**** Source data ****

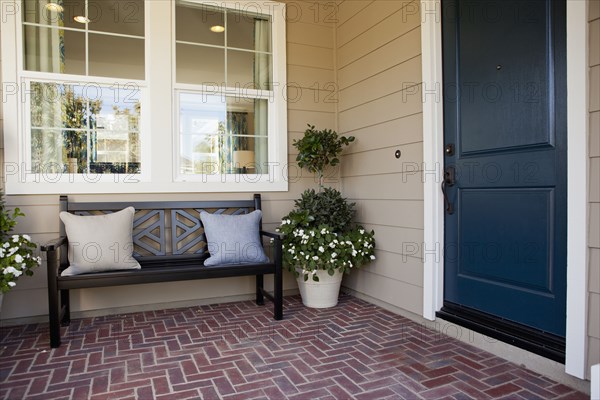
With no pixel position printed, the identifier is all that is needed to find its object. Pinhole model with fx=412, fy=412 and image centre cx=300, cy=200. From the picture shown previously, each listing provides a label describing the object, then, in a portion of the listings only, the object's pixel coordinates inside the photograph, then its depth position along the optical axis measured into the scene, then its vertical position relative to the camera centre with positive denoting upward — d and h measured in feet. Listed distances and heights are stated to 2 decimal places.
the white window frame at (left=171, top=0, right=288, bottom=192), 12.52 +2.65
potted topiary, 11.03 -1.27
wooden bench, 8.96 -1.62
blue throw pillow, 10.57 -1.26
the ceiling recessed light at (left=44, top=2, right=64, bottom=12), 10.68 +4.87
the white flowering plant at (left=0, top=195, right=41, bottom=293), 8.50 -1.29
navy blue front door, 7.20 +0.59
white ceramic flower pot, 11.34 -2.75
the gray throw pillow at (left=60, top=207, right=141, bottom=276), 9.35 -1.18
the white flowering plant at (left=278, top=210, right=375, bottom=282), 10.98 -1.52
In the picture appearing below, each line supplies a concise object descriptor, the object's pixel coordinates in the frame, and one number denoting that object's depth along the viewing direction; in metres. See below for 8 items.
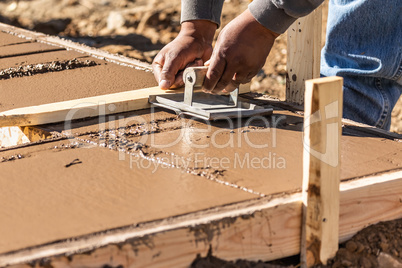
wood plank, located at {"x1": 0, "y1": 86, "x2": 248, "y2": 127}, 5.70
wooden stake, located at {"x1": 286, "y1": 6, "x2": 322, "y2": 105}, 6.28
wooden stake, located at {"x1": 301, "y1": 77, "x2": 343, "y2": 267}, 3.67
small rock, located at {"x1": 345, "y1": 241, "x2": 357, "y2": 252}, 4.23
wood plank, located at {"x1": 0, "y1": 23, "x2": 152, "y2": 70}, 7.94
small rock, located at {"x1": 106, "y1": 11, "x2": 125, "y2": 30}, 14.74
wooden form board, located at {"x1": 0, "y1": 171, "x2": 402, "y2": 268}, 3.48
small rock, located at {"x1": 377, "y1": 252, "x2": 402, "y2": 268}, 4.18
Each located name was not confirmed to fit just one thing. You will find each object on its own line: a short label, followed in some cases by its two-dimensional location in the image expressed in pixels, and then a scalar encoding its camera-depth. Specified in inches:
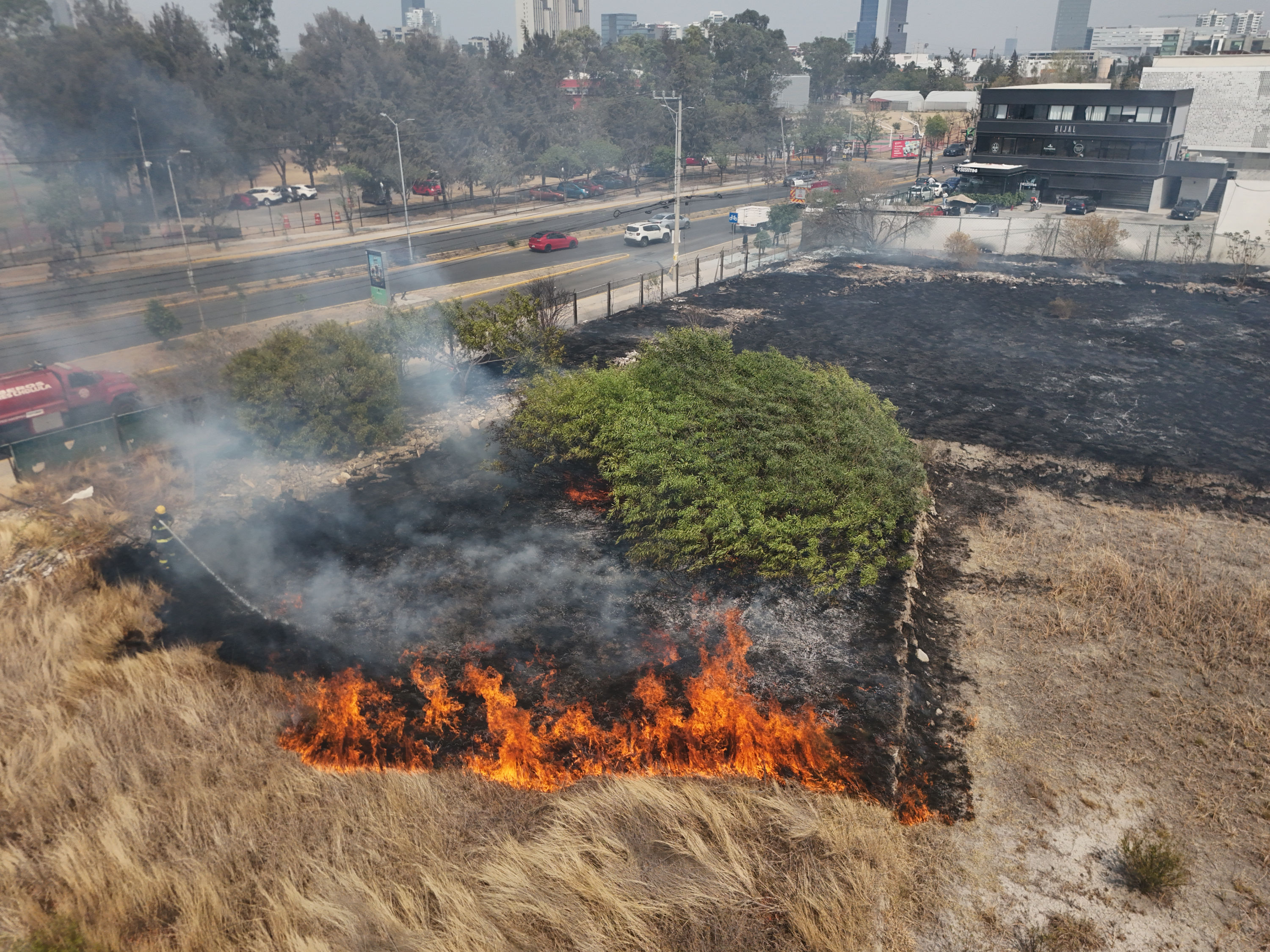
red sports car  1692.9
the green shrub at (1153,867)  320.5
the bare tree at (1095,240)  1449.3
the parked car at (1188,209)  1779.0
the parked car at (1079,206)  1863.9
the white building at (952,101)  4414.4
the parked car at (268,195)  2327.8
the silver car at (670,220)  1898.4
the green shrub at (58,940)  304.8
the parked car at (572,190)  2632.9
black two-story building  1940.2
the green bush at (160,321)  1027.3
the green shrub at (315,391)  697.0
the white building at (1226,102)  2074.3
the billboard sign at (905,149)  3567.9
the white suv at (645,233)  1758.1
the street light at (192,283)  1112.2
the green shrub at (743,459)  542.0
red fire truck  679.1
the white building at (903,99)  4643.2
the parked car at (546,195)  2519.7
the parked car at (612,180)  2984.7
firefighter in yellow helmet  589.9
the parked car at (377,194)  2246.6
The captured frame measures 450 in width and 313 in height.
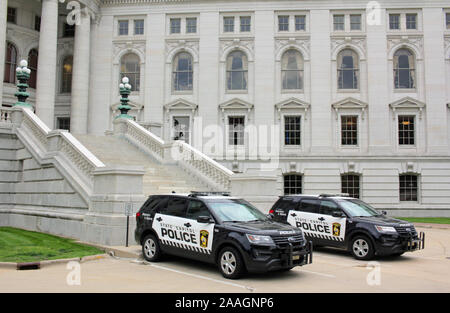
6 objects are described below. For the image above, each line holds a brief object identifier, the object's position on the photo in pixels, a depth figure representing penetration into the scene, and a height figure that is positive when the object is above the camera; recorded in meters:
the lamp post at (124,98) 24.92 +5.41
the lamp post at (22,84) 21.30 +5.22
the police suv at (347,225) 11.79 -0.86
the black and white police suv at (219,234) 9.03 -0.93
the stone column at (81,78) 34.00 +8.81
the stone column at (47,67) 31.73 +9.01
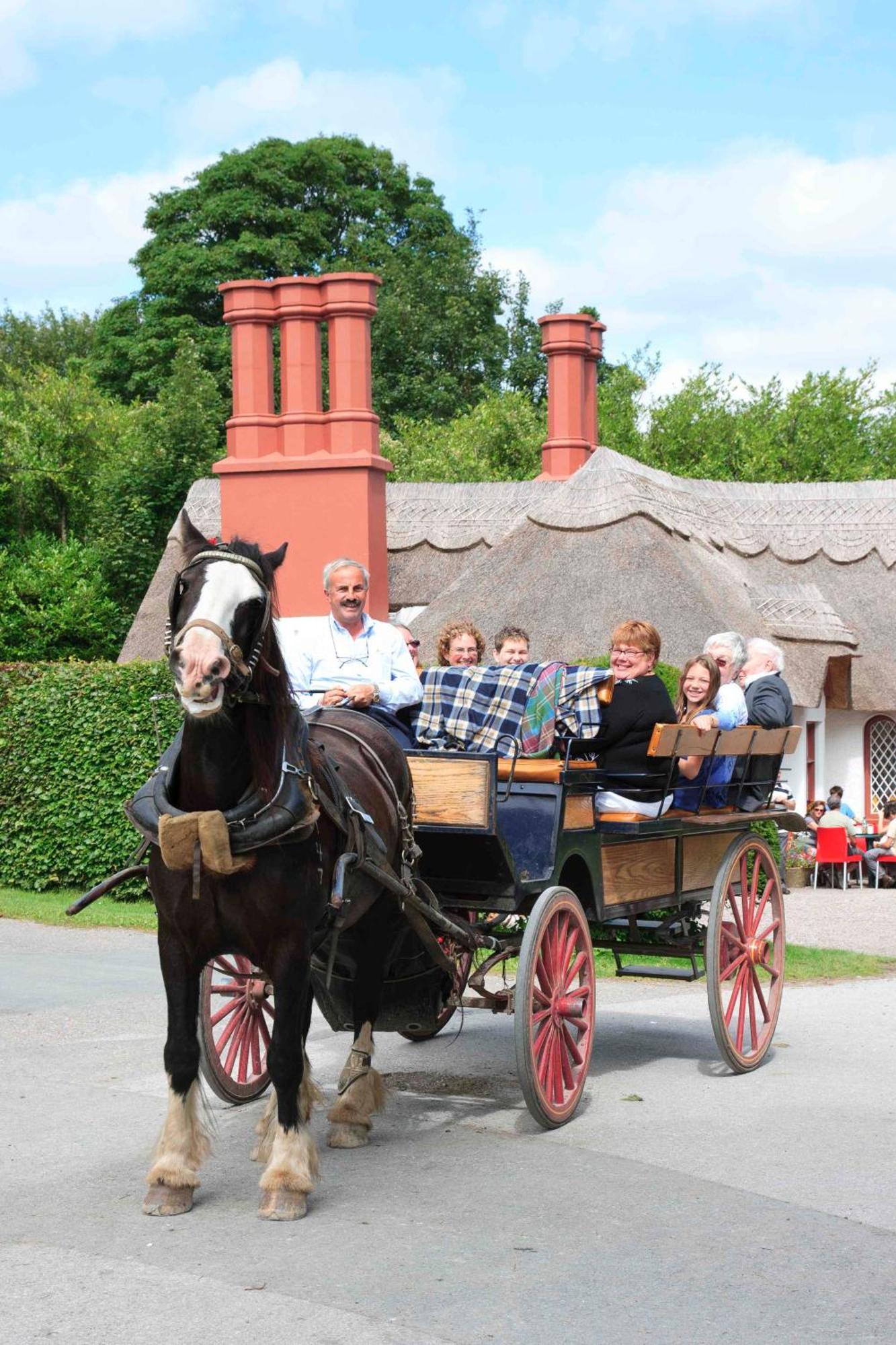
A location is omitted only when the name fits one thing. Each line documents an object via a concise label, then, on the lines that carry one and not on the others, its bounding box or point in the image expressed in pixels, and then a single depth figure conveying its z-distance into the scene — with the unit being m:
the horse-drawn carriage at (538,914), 6.55
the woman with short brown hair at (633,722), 7.37
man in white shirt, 6.95
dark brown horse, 5.13
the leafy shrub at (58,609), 29.09
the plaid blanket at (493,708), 6.99
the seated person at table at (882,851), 19.83
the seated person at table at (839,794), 21.25
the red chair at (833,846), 19.45
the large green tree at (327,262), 41.06
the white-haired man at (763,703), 8.41
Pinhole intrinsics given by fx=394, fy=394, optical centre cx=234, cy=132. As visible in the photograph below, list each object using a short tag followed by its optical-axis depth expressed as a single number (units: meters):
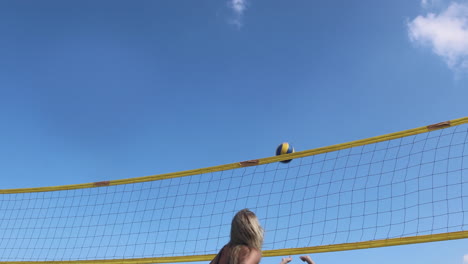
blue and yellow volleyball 6.40
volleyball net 4.42
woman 1.79
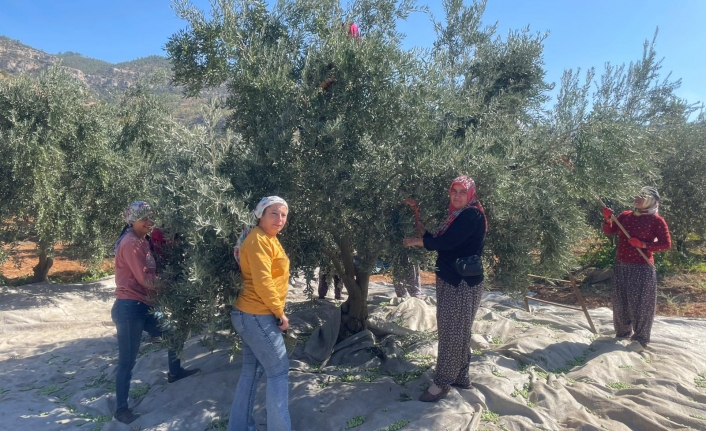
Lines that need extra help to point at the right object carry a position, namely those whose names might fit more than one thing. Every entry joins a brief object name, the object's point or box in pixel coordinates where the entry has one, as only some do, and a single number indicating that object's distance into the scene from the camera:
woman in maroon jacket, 5.93
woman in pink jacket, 4.36
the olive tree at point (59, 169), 8.33
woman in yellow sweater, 3.67
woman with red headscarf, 4.12
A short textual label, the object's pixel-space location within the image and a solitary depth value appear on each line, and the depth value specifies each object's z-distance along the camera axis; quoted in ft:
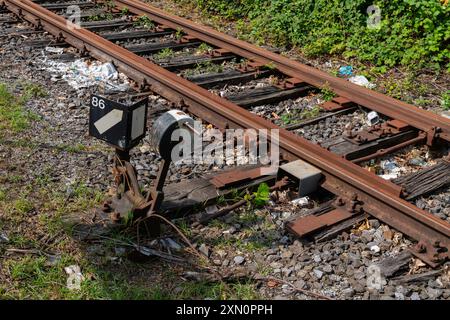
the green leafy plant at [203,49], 25.47
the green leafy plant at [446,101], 20.89
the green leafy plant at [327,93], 20.81
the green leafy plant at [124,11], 30.31
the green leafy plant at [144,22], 28.76
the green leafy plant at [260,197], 14.34
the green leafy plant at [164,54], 24.68
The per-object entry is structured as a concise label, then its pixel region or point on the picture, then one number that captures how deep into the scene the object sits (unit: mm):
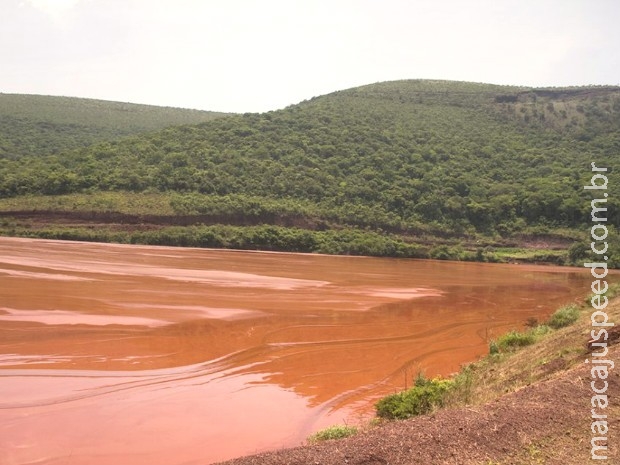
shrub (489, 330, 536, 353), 16047
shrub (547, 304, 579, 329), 18250
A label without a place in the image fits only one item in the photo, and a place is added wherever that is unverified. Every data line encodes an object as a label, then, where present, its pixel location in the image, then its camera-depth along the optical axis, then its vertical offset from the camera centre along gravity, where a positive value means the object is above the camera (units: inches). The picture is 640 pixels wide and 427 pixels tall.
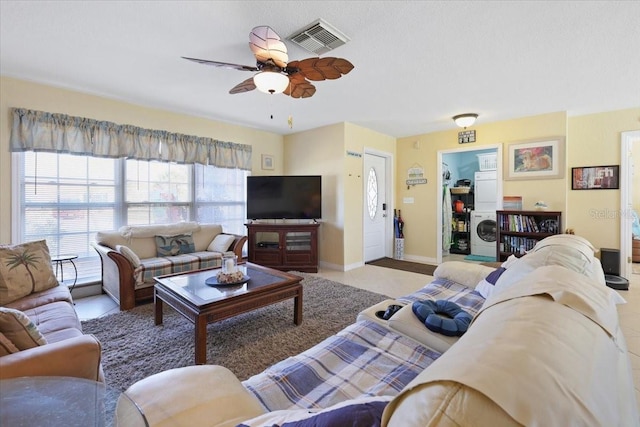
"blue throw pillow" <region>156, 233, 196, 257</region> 143.9 -18.6
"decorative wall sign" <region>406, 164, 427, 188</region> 208.6 +26.1
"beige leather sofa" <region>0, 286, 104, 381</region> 40.4 -23.5
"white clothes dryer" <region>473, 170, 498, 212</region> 227.8 +16.2
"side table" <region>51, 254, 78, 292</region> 117.0 -23.5
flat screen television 187.0 +8.5
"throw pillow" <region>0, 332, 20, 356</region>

****

Start at the line above containing "woman in yellow sweater, 3.67" and stop at the line containing "the green leafy plant at [164,54], 24.68": print those lines and everything between them exactly, but not the pictures.

woman in yellow sweater, 3.67
woman with red headscarf, 4.12
A short textual label, the object's pixel-space location within the image and a solitary depth value appear on each line, and the depth value specifies each object's z-distance along the camera axis; quoted in ft:
the green leafy plant at [203,49], 25.47
the green leafy plant at [446,101], 20.89
the green leafy plant at [327,93], 20.81
the green leafy plant at [124,11], 30.31
the green leafy plant at [144,22], 28.76
the green leafy plant at [260,197], 14.34
the green leafy plant at [164,54], 24.68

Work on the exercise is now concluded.